Like the Bundesbank, the Fed hates to be pushed around by the markets. Every now and again - famously on occasions like the first rise in rates on 4 February - the US central bank likes to catch the market completely unawares.
No doubt it would take great pleasure in doing so again this time round but it may have some difficulty. Not yesterday, maybe not today, maybe not tomorrow but some time soon the Fed looks destined to raise rates once more. From now until the time of the Fed's policymaking Federal Open Market Committee meets on 17 May, the markets will be in a constant state of anticipation.
If the Fed fails to act, there will be little joy at the auction of dollars 29bn of US Treasury bonds planned for today and tomorrow. The Fed may be hoping that market reaction to US inflation figures due out on Thursday and Friday will be good enough to avoid a rise. But it is hard to see what difference this data would make to the general picture. However good the figures may be, they amount only to a report on the past. Last Friday's employment report signalled unambiguously that the economy is expanding strongly enough to put firm upward pressure on inflation. Long bond yields have already risen a quarter point since Friday's jobs report and that should tell the Fed something. At the very least, the markets are looking for a 25-basis-point rise in short rates; 50 basis points to lay inflation fears to rest.

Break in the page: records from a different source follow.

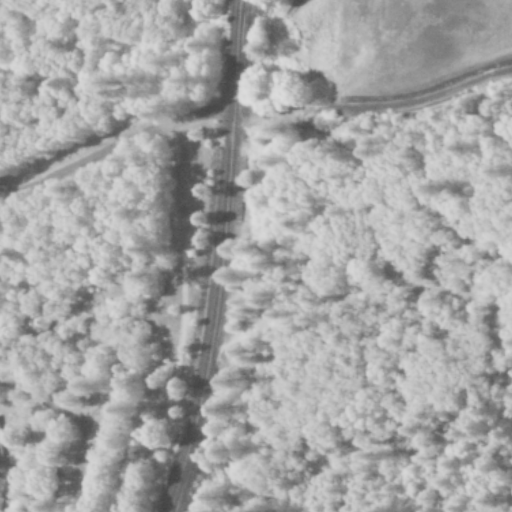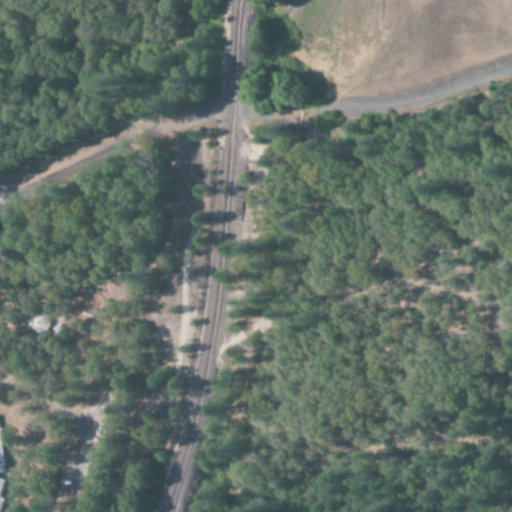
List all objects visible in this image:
road: (249, 110)
railway: (213, 257)
building: (2, 454)
building: (2, 487)
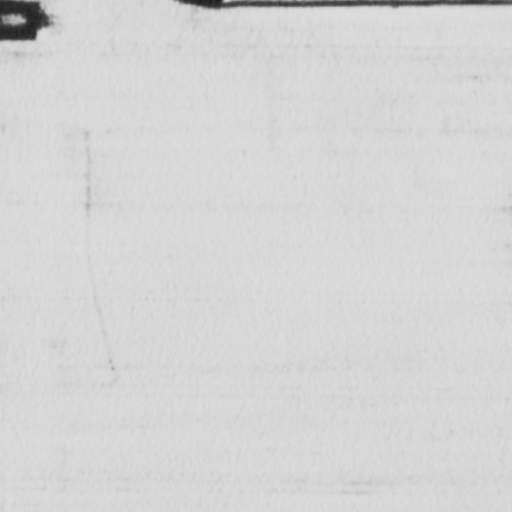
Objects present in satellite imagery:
power tower: (18, 17)
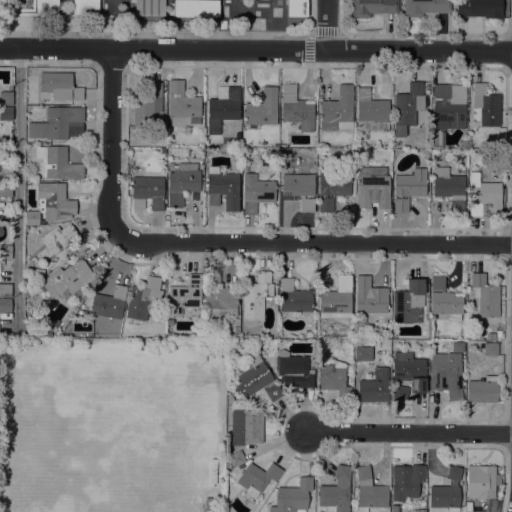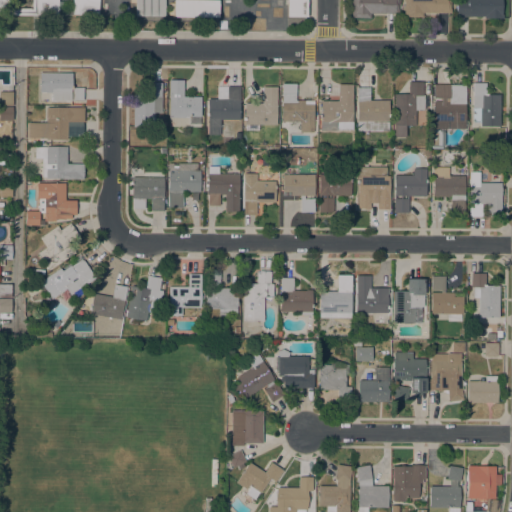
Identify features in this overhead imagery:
building: (2, 5)
building: (45, 6)
building: (58, 7)
building: (85, 7)
building: (148, 7)
building: (371, 7)
building: (372, 7)
building: (423, 7)
building: (425, 7)
building: (149, 8)
building: (194, 8)
building: (195, 8)
building: (295, 8)
building: (297, 8)
building: (477, 8)
building: (479, 8)
building: (17, 11)
road: (327, 25)
road: (171, 33)
road: (255, 50)
building: (58, 86)
building: (60, 86)
building: (287, 91)
building: (5, 97)
building: (6, 98)
building: (181, 100)
building: (181, 102)
building: (146, 103)
building: (147, 105)
building: (485, 105)
building: (369, 106)
building: (406, 106)
building: (447, 106)
building: (484, 106)
building: (221, 107)
building: (407, 107)
building: (261, 108)
building: (262, 108)
building: (222, 109)
building: (296, 109)
building: (337, 109)
building: (337, 110)
building: (447, 110)
building: (5, 112)
building: (370, 112)
building: (6, 113)
building: (297, 113)
building: (57, 123)
building: (58, 123)
road: (112, 145)
building: (6, 151)
building: (3, 161)
building: (56, 163)
building: (57, 163)
building: (26, 165)
building: (182, 181)
building: (181, 182)
building: (447, 183)
road: (17, 184)
building: (224, 187)
building: (299, 187)
building: (371, 187)
building: (373, 187)
building: (407, 187)
building: (408, 187)
building: (448, 187)
building: (298, 189)
building: (330, 189)
building: (331, 189)
building: (5, 190)
building: (149, 190)
building: (222, 190)
building: (146, 191)
building: (255, 192)
building: (256, 192)
building: (481, 193)
building: (483, 195)
building: (54, 200)
building: (55, 201)
building: (457, 206)
building: (30, 217)
building: (31, 217)
road: (316, 242)
building: (56, 244)
building: (56, 245)
building: (5, 252)
building: (68, 277)
building: (66, 278)
building: (5, 290)
building: (26, 293)
building: (219, 294)
building: (183, 295)
building: (184, 295)
building: (254, 295)
building: (484, 295)
building: (255, 296)
building: (292, 296)
building: (368, 296)
building: (368, 296)
building: (484, 296)
building: (442, 297)
building: (142, 298)
building: (294, 298)
building: (143, 299)
building: (220, 299)
building: (335, 299)
building: (336, 299)
building: (444, 300)
building: (108, 302)
building: (407, 302)
building: (408, 302)
building: (108, 303)
building: (5, 305)
building: (198, 312)
building: (467, 316)
building: (43, 334)
building: (457, 347)
building: (489, 348)
building: (490, 348)
building: (361, 353)
building: (362, 353)
building: (293, 370)
building: (408, 370)
building: (409, 371)
building: (293, 372)
building: (445, 373)
building: (445, 374)
building: (334, 378)
building: (255, 379)
building: (251, 380)
building: (332, 381)
building: (373, 386)
building: (374, 386)
building: (482, 390)
building: (272, 391)
building: (480, 391)
building: (400, 392)
building: (398, 393)
building: (229, 398)
building: (245, 426)
building: (245, 427)
road: (410, 433)
building: (235, 458)
building: (240, 466)
building: (256, 477)
building: (256, 478)
building: (405, 481)
building: (479, 481)
building: (405, 482)
building: (481, 482)
building: (335, 490)
building: (367, 490)
building: (445, 490)
building: (336, 491)
building: (368, 491)
building: (446, 491)
building: (291, 496)
building: (292, 496)
building: (395, 508)
building: (420, 510)
building: (474, 511)
building: (475, 511)
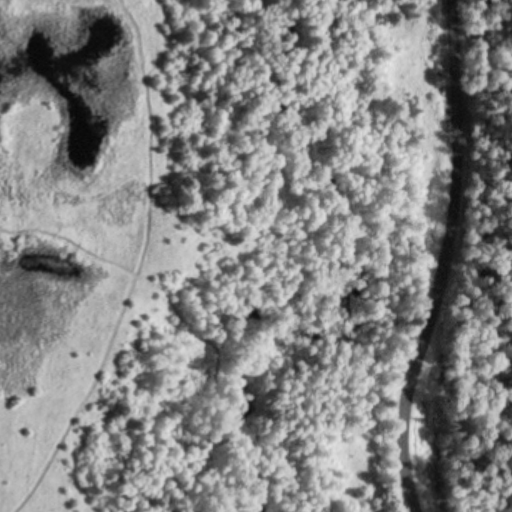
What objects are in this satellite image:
road: (453, 110)
road: (412, 367)
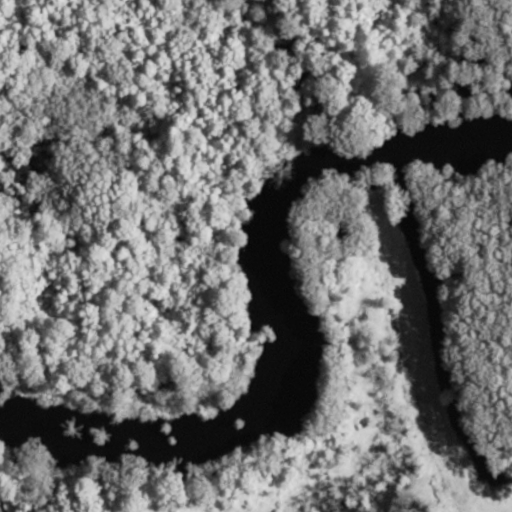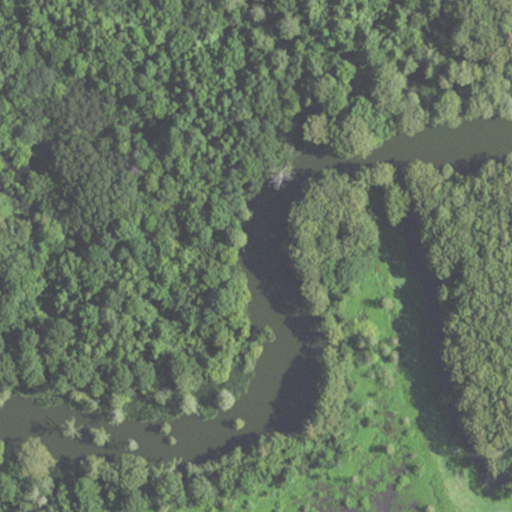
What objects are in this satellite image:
road: (438, 372)
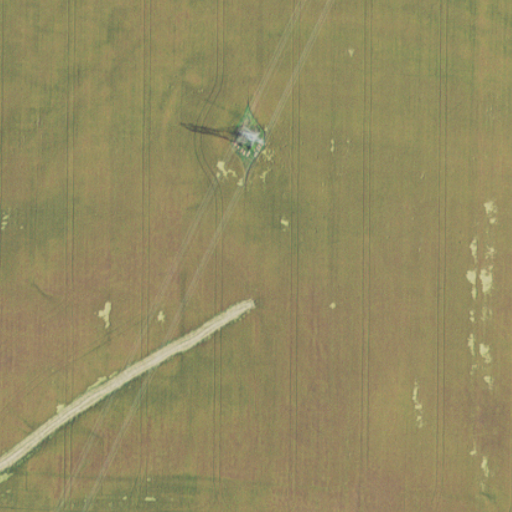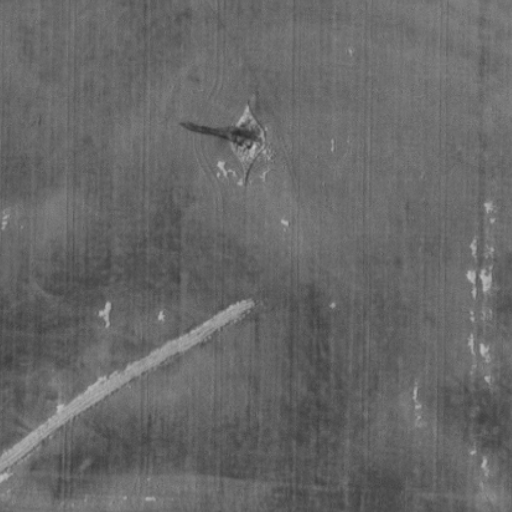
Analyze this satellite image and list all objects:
power tower: (246, 136)
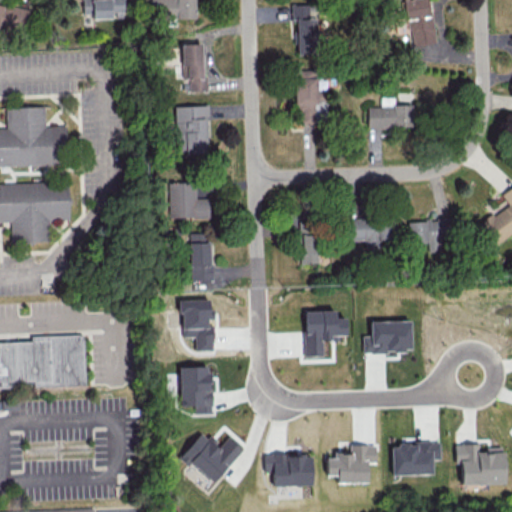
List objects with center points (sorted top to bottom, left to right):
building: (103, 8)
building: (172, 8)
building: (11, 17)
building: (418, 21)
building: (303, 29)
building: (192, 66)
building: (304, 95)
building: (388, 114)
building: (189, 128)
building: (29, 138)
building: (30, 138)
road: (101, 141)
road: (441, 167)
building: (185, 200)
building: (31, 207)
building: (31, 208)
building: (498, 220)
building: (369, 230)
building: (427, 233)
building: (308, 247)
building: (198, 256)
road: (235, 273)
road: (16, 275)
road: (258, 299)
building: (196, 321)
road: (58, 324)
building: (320, 329)
building: (386, 336)
road: (117, 351)
building: (42, 359)
building: (42, 360)
building: (194, 387)
road: (54, 420)
parking lot: (67, 446)
building: (209, 454)
building: (413, 456)
building: (412, 457)
building: (351, 463)
building: (478, 463)
building: (478, 463)
building: (288, 468)
road: (55, 483)
building: (53, 510)
building: (54, 510)
road: (114, 511)
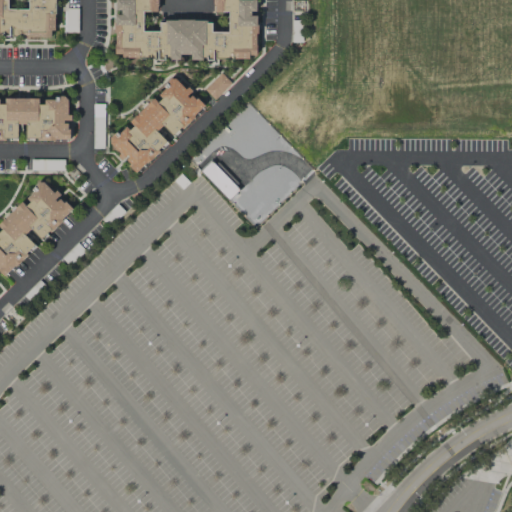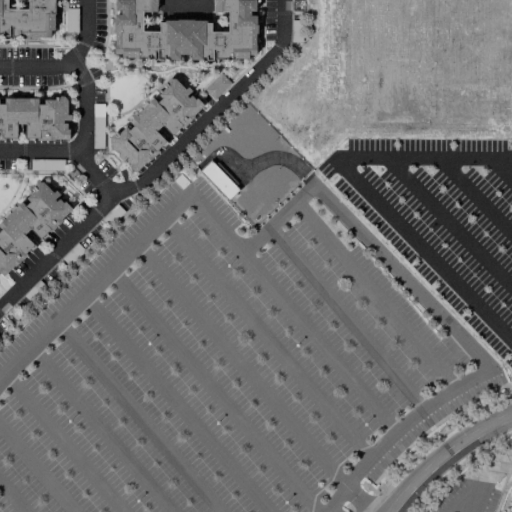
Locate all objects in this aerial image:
road: (187, 0)
building: (28, 19)
building: (184, 33)
road: (36, 67)
building: (216, 87)
building: (34, 118)
building: (154, 124)
road: (428, 158)
road: (503, 169)
road: (93, 174)
road: (478, 195)
road: (451, 221)
building: (28, 224)
road: (427, 251)
road: (35, 271)
road: (406, 281)
road: (375, 296)
road: (347, 318)
road: (266, 339)
road: (241, 365)
road: (340, 367)
road: (215, 391)
road: (177, 403)
road: (138, 417)
road: (100, 430)
road: (64, 443)
road: (444, 455)
road: (36, 469)
road: (480, 484)
road: (477, 497)
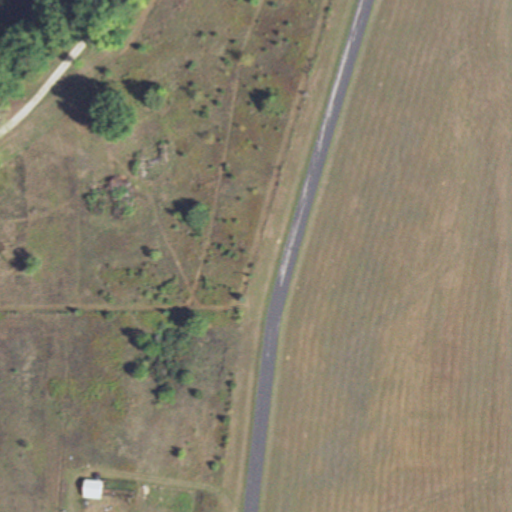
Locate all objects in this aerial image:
road: (292, 252)
airport: (417, 285)
building: (94, 489)
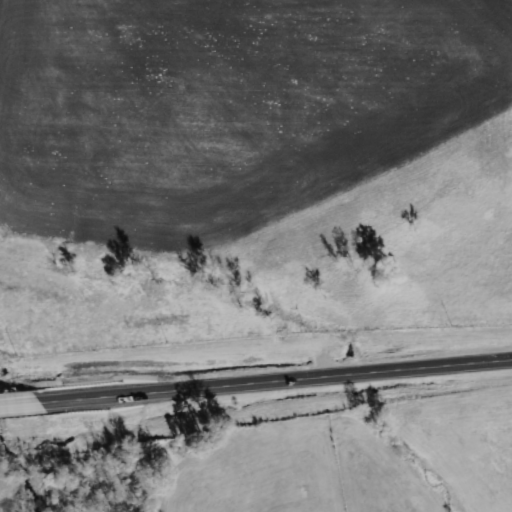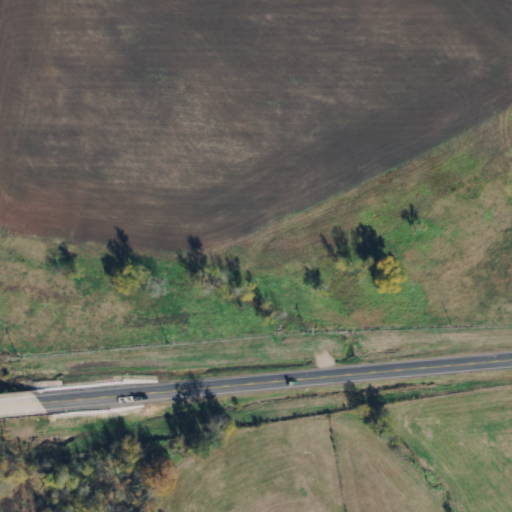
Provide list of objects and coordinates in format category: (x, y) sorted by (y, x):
road: (256, 381)
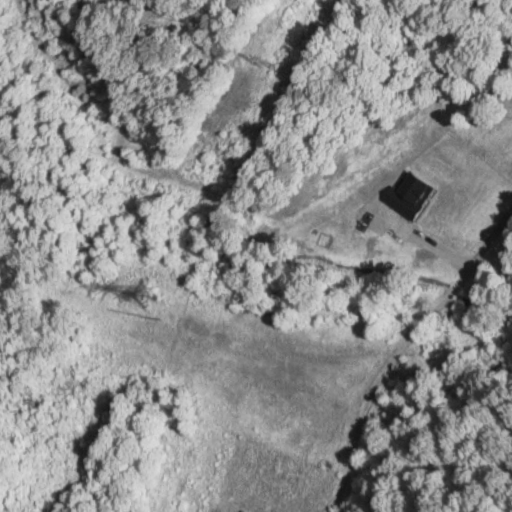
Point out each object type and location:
road: (456, 287)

Failure to act soon only increases the risk of renewed market turmoil, not just in the US. Maybe one day European markets will decouple from those of the US, but so far there's little sign of it.
In some quarters, worry about US inflation is now so well advanced that some forecasters are looking for the Fed Funds rate to end the year at 5.5- 6 per cent, instead of the 4-5 per cent once commonly predicted.